What the task asks
Within the data that follows, how many lines carry the string "asyncIncrement"? Give the number alone.

Entries shown
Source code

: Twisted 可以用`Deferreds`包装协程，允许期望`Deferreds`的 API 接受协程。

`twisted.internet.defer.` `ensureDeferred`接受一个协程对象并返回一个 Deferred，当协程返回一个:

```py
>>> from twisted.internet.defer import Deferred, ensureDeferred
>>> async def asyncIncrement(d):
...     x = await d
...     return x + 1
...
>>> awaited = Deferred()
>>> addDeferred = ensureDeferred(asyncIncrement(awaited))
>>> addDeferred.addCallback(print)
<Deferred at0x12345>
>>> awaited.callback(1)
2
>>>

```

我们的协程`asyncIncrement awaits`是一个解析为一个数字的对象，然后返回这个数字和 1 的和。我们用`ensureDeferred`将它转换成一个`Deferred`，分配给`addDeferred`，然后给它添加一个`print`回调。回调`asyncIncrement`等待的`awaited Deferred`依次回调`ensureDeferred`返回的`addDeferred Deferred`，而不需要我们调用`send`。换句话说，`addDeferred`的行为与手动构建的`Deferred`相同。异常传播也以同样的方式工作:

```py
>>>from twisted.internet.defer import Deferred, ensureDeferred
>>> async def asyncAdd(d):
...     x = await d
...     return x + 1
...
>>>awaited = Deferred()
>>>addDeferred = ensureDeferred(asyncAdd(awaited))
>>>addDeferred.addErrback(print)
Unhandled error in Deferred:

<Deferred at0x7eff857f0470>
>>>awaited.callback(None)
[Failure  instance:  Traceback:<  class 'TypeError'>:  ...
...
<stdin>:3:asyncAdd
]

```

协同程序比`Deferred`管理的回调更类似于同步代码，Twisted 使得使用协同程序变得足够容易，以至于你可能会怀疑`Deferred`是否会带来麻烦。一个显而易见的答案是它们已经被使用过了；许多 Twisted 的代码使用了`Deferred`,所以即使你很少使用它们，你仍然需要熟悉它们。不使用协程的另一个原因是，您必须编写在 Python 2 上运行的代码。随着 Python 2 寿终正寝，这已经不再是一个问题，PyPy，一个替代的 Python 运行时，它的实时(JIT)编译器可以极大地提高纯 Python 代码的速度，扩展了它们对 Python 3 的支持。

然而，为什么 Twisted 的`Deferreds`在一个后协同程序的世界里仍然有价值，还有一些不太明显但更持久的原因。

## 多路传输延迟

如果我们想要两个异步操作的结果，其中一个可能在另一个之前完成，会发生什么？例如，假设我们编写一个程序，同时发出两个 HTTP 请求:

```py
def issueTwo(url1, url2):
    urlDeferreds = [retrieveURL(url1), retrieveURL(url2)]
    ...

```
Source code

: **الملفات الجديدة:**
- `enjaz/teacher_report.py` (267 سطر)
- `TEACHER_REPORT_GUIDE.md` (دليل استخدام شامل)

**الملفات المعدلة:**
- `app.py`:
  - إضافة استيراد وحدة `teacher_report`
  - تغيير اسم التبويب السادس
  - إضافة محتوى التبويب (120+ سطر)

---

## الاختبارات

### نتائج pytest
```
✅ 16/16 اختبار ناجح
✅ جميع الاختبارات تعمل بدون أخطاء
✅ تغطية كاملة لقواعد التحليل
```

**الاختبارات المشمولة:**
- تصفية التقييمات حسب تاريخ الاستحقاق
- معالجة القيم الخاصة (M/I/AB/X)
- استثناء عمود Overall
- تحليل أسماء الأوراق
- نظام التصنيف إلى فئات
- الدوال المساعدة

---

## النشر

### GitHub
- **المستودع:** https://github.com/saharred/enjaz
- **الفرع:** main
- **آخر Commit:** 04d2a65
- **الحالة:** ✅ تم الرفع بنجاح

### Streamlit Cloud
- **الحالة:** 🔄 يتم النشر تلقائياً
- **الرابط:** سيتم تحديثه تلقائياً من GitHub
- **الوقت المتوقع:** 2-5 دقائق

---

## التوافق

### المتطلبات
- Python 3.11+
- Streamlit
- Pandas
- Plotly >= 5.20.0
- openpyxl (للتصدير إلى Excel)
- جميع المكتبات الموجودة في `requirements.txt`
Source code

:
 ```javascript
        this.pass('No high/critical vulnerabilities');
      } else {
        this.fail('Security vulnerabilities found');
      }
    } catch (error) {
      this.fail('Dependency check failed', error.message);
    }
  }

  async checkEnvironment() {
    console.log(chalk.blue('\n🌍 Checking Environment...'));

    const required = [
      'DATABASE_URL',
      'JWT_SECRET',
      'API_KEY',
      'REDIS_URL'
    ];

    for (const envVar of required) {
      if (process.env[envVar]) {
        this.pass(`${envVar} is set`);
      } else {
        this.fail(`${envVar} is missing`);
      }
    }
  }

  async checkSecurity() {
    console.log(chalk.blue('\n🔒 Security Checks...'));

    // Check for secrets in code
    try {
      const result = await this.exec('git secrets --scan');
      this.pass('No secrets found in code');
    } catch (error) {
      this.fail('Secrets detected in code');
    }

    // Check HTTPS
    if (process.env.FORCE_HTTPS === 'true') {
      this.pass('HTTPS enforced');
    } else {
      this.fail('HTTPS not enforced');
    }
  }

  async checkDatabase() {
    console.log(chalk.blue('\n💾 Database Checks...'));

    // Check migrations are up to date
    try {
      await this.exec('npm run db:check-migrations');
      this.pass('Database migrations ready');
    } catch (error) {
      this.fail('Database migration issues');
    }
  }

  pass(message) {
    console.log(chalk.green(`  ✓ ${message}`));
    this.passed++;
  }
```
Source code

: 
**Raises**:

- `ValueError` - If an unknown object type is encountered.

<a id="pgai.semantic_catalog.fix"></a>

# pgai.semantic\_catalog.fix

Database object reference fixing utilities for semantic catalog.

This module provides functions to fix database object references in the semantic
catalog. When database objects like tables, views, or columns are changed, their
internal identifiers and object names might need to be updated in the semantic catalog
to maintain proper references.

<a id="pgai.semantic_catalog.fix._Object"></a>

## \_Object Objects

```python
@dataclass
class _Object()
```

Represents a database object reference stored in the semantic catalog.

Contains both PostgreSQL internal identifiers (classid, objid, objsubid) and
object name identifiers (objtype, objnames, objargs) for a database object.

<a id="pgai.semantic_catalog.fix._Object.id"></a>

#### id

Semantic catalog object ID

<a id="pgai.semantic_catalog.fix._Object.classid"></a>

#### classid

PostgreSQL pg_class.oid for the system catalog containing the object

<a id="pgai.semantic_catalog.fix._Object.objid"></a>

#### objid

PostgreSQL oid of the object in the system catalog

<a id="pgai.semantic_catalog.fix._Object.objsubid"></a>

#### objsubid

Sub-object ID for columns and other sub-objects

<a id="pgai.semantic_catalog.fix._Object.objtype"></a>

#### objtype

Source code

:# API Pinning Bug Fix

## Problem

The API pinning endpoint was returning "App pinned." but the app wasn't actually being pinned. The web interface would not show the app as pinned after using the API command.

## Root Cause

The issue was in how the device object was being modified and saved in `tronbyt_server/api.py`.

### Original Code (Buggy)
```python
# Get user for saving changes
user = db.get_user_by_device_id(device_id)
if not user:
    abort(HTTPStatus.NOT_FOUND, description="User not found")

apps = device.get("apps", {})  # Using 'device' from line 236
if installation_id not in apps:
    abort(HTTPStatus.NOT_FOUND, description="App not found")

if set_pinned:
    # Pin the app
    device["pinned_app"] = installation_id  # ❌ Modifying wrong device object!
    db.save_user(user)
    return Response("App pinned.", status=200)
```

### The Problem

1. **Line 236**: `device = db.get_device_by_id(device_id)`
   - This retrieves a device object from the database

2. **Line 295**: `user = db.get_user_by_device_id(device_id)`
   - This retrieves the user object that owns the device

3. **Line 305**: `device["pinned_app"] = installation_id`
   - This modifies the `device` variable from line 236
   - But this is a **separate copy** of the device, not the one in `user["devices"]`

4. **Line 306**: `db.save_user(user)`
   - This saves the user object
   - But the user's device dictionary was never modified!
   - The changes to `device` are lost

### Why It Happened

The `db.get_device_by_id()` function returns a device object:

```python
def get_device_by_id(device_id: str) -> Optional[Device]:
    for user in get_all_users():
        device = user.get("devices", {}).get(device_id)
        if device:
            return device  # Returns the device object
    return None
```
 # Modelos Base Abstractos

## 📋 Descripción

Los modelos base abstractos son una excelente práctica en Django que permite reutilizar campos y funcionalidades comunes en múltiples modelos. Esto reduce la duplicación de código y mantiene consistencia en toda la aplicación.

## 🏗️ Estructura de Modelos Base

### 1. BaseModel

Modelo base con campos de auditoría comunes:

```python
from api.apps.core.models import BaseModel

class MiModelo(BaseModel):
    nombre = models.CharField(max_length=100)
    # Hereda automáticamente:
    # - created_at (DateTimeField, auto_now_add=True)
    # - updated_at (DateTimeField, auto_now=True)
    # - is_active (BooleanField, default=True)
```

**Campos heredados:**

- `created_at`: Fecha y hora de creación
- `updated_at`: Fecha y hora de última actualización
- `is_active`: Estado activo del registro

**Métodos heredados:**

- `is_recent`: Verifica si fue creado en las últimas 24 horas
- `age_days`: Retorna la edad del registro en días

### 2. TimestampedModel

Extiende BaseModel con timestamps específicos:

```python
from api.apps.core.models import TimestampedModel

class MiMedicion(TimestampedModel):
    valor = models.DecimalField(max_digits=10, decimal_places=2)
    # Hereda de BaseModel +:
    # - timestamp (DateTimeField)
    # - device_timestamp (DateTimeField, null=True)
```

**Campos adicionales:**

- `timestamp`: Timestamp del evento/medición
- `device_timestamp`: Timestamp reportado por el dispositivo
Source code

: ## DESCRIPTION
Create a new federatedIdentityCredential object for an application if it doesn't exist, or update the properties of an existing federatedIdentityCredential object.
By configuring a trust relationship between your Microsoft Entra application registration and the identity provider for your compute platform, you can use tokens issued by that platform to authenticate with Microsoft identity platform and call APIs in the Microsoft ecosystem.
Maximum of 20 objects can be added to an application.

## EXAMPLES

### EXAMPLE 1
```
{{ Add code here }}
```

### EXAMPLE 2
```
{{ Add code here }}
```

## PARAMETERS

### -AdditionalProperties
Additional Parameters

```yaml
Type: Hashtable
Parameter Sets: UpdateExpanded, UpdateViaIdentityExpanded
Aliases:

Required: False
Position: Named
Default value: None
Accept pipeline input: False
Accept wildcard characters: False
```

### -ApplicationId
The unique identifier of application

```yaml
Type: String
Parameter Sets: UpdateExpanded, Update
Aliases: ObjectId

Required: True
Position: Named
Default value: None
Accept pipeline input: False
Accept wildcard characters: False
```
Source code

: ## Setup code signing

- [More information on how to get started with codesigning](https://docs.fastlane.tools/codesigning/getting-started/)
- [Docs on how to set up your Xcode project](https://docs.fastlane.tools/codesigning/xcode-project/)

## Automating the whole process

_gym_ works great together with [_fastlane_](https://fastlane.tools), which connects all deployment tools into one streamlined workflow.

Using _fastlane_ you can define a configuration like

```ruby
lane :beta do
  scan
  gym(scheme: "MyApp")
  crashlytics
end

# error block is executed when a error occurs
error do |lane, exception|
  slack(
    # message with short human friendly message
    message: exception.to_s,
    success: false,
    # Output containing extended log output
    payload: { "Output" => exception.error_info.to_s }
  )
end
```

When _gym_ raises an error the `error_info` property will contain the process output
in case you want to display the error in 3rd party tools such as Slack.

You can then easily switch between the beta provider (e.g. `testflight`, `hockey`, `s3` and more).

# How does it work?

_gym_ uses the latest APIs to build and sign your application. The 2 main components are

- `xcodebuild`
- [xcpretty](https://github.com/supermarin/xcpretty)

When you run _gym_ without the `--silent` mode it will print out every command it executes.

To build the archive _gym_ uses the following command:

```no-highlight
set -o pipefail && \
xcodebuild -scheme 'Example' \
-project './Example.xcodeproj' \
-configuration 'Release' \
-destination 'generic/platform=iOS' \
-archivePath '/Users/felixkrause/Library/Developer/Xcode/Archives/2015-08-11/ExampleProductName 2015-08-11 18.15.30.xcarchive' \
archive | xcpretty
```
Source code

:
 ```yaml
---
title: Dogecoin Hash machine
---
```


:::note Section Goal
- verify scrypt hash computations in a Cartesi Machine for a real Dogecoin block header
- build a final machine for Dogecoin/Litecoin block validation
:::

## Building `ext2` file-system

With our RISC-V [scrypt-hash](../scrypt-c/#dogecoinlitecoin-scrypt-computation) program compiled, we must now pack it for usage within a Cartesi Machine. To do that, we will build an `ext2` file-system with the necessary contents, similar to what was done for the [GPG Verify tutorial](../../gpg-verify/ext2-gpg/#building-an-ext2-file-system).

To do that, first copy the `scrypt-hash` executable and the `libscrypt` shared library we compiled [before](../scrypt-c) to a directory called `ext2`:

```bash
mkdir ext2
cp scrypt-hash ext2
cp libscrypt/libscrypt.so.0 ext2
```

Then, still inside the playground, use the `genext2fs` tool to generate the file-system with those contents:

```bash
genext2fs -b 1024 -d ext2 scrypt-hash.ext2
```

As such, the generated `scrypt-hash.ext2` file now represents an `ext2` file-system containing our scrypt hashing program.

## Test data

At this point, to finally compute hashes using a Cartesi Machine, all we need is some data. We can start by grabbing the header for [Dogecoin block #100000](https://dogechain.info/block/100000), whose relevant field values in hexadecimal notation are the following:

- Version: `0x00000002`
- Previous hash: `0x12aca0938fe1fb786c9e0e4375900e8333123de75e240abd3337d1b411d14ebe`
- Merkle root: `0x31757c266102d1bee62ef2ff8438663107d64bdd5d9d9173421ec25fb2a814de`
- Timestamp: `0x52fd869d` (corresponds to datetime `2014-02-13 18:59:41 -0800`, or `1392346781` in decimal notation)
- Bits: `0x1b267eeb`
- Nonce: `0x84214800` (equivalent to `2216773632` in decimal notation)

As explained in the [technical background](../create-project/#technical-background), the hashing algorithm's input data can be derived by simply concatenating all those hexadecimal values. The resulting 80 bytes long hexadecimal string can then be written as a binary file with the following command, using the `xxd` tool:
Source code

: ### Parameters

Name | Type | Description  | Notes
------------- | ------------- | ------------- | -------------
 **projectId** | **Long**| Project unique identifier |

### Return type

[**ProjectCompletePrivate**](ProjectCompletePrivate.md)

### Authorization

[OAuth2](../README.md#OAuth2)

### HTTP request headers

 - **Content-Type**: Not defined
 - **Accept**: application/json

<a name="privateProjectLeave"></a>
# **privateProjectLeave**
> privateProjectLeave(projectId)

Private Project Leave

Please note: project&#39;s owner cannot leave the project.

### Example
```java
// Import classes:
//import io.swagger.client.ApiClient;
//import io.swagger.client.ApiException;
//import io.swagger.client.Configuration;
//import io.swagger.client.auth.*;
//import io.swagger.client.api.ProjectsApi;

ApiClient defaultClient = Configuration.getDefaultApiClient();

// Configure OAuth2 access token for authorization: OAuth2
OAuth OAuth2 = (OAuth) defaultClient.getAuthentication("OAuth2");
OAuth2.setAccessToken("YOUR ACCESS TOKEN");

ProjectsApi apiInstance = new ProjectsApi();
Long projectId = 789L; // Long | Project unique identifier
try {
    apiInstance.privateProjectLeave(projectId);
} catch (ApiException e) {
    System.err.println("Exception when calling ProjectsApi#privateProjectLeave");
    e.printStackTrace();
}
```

Answer space
3